Source information
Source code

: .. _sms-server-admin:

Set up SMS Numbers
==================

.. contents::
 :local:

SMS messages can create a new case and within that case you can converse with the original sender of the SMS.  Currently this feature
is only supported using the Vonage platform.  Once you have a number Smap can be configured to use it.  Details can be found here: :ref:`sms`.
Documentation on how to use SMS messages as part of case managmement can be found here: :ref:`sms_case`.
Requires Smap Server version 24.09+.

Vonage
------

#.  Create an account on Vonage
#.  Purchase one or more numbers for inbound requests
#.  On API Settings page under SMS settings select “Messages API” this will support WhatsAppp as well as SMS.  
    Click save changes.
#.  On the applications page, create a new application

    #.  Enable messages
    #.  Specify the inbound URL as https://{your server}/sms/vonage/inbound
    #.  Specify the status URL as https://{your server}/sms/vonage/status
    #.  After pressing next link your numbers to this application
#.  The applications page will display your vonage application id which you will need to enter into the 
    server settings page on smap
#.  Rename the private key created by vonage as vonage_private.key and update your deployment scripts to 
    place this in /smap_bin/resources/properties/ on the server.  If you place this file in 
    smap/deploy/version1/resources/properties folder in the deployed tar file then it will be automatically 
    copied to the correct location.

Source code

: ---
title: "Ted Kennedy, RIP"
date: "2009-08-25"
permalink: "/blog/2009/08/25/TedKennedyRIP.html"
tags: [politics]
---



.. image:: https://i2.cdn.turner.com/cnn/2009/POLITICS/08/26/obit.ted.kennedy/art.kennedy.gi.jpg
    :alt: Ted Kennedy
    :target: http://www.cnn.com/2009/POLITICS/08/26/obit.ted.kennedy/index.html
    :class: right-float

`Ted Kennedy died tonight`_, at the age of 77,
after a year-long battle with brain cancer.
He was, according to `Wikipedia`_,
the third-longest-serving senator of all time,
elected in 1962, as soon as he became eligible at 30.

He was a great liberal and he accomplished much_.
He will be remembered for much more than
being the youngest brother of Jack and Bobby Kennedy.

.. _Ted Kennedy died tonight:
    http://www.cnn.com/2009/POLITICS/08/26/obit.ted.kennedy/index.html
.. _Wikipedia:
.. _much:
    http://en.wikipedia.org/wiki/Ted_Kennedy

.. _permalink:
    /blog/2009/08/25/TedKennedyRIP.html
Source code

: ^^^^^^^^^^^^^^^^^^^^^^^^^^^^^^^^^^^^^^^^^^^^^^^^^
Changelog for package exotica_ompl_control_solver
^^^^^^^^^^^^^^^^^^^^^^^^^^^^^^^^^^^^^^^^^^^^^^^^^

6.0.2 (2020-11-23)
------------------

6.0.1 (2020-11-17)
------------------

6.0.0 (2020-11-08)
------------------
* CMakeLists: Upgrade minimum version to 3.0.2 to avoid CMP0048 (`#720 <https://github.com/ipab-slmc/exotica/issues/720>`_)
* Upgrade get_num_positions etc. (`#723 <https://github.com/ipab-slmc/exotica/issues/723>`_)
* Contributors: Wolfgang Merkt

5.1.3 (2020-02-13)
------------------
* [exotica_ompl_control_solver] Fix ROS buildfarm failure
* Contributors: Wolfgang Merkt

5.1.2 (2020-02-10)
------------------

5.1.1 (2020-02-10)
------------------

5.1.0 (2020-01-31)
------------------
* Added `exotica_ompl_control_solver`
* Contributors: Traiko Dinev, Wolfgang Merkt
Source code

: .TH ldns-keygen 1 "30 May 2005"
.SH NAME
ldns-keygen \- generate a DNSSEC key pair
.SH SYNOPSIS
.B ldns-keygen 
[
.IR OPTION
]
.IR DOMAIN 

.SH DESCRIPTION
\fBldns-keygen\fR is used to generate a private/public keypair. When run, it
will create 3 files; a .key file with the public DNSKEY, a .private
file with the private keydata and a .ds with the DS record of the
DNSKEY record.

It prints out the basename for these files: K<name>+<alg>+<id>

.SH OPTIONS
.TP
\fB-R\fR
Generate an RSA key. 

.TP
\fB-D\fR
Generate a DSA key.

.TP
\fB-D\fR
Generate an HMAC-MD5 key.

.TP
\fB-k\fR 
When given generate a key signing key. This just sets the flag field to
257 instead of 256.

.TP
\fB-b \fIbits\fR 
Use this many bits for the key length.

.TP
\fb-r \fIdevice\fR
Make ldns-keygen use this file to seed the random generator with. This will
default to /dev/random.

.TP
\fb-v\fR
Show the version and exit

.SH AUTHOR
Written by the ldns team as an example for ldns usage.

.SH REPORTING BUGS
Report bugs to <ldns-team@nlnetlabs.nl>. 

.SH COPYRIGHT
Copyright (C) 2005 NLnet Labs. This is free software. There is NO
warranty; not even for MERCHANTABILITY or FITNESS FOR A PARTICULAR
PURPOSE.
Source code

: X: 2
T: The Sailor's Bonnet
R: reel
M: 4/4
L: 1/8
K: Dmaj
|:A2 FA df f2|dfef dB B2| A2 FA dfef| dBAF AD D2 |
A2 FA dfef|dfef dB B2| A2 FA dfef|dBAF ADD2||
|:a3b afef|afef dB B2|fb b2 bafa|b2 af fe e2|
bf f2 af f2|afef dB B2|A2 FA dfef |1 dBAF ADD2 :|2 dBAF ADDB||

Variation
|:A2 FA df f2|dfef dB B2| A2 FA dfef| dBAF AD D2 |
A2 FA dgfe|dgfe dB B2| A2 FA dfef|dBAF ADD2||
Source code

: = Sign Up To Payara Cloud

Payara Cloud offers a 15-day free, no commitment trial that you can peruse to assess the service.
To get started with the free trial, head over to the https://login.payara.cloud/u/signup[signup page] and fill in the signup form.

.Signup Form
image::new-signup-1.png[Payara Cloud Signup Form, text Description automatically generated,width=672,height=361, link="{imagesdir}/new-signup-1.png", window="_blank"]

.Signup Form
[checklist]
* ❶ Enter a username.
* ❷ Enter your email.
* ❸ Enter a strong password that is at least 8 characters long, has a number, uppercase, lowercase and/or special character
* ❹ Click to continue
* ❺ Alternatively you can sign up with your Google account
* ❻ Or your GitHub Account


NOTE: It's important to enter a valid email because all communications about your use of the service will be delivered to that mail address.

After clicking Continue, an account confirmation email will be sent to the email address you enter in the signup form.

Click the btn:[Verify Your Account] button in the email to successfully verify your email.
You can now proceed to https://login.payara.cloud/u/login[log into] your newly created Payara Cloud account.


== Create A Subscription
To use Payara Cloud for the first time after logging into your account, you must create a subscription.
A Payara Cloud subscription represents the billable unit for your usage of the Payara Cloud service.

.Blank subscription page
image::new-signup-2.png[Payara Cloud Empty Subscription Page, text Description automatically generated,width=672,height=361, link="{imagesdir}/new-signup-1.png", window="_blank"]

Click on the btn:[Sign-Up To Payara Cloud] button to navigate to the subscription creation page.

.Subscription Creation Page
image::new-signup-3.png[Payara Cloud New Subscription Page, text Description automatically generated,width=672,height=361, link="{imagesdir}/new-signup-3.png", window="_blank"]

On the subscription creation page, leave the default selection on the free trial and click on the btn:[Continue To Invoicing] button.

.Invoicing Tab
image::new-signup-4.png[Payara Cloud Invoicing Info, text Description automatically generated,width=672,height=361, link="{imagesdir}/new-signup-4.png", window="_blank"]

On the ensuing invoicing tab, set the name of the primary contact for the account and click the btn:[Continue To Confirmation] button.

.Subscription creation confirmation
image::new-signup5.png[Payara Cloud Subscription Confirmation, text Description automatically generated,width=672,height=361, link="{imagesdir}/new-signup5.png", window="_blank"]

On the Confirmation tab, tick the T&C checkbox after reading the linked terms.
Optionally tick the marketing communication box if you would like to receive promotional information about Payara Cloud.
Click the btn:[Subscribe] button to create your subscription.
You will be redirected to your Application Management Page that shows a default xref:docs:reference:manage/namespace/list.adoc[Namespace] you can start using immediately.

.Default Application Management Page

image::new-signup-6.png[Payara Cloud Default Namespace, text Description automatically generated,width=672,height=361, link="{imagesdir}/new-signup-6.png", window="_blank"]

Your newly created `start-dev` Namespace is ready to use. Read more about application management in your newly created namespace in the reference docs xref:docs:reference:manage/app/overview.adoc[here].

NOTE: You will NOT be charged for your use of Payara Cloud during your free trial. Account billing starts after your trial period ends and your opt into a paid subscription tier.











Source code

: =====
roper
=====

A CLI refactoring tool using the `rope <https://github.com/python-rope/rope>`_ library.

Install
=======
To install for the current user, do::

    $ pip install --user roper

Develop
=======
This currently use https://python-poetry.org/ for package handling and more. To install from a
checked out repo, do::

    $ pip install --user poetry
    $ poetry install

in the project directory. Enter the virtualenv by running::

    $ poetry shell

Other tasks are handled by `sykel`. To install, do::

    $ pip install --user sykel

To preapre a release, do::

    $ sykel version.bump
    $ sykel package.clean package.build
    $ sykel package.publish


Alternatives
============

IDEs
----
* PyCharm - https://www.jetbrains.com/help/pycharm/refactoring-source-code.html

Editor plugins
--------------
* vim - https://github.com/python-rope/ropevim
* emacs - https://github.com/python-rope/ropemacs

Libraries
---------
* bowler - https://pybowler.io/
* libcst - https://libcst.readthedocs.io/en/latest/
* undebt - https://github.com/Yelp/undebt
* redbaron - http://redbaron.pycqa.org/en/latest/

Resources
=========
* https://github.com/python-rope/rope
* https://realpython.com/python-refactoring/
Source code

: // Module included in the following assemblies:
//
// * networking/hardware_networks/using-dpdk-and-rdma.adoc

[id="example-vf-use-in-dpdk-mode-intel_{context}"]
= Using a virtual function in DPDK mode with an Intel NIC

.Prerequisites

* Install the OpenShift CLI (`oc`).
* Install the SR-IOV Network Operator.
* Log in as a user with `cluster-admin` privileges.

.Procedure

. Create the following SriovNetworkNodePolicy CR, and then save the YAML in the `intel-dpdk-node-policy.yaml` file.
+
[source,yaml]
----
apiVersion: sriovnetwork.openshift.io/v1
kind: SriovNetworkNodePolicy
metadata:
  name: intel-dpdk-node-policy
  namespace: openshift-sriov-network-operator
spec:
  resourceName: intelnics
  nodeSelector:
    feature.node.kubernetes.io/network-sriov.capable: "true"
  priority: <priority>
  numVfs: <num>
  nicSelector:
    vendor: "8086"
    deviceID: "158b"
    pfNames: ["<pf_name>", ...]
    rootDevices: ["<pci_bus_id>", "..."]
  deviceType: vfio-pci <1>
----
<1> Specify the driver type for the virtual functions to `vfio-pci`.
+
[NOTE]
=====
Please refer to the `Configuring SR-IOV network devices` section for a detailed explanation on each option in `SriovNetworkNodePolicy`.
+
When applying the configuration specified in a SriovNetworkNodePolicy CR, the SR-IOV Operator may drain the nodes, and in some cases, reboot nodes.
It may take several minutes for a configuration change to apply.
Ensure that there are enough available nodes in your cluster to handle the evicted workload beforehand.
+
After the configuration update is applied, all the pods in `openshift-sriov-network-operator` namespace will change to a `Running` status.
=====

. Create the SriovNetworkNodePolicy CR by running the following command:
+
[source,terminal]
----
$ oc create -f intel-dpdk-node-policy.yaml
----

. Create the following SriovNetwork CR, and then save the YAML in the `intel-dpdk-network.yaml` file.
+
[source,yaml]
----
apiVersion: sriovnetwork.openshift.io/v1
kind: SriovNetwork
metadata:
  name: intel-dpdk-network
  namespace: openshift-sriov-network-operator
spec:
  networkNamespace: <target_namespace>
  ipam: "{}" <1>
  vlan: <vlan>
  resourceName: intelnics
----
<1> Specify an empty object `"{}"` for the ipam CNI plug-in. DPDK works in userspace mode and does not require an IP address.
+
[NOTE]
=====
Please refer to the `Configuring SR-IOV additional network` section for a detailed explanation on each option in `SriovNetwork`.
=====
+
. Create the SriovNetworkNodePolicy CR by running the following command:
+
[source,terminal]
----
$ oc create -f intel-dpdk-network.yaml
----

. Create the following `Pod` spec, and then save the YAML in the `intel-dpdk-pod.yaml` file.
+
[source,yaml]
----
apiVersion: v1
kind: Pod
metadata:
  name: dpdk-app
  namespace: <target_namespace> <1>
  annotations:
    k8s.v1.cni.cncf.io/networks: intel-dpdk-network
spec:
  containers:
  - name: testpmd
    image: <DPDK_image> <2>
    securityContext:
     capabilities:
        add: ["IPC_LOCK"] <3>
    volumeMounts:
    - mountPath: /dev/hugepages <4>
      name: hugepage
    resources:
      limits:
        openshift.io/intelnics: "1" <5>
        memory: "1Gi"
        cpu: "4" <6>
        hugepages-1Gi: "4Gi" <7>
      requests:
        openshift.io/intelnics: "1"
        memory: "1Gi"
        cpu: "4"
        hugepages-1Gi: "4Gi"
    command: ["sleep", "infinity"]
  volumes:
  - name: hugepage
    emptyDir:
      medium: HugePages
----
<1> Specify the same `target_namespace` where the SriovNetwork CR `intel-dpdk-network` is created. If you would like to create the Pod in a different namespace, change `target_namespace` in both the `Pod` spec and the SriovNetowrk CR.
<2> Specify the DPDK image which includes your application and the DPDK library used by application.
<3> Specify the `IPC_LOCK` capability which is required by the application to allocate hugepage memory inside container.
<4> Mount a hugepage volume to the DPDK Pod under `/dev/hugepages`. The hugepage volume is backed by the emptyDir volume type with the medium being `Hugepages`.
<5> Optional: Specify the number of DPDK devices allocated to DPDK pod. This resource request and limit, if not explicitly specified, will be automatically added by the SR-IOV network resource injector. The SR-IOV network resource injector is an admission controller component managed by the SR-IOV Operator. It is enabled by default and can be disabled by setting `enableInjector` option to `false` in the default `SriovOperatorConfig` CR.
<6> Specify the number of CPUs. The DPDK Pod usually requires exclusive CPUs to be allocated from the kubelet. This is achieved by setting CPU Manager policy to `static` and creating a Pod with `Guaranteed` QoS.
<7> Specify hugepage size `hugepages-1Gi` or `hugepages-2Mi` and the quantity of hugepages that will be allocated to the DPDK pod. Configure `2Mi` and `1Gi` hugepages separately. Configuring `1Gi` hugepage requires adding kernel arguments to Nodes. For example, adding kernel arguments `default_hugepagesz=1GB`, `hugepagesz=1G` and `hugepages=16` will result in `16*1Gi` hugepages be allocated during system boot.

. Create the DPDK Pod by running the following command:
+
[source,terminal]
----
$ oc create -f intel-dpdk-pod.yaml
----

Task objective
Search the listing for "found" and show every line where it occurs.

Your solution
is only supported using the Vonage platform.  Once you have a number Smap can be configured to use it.  Details can be found here: :ref:`sms`.
Documentation on how to use SMS messages as part of case managmement can be found here: :ref:`sms_case`.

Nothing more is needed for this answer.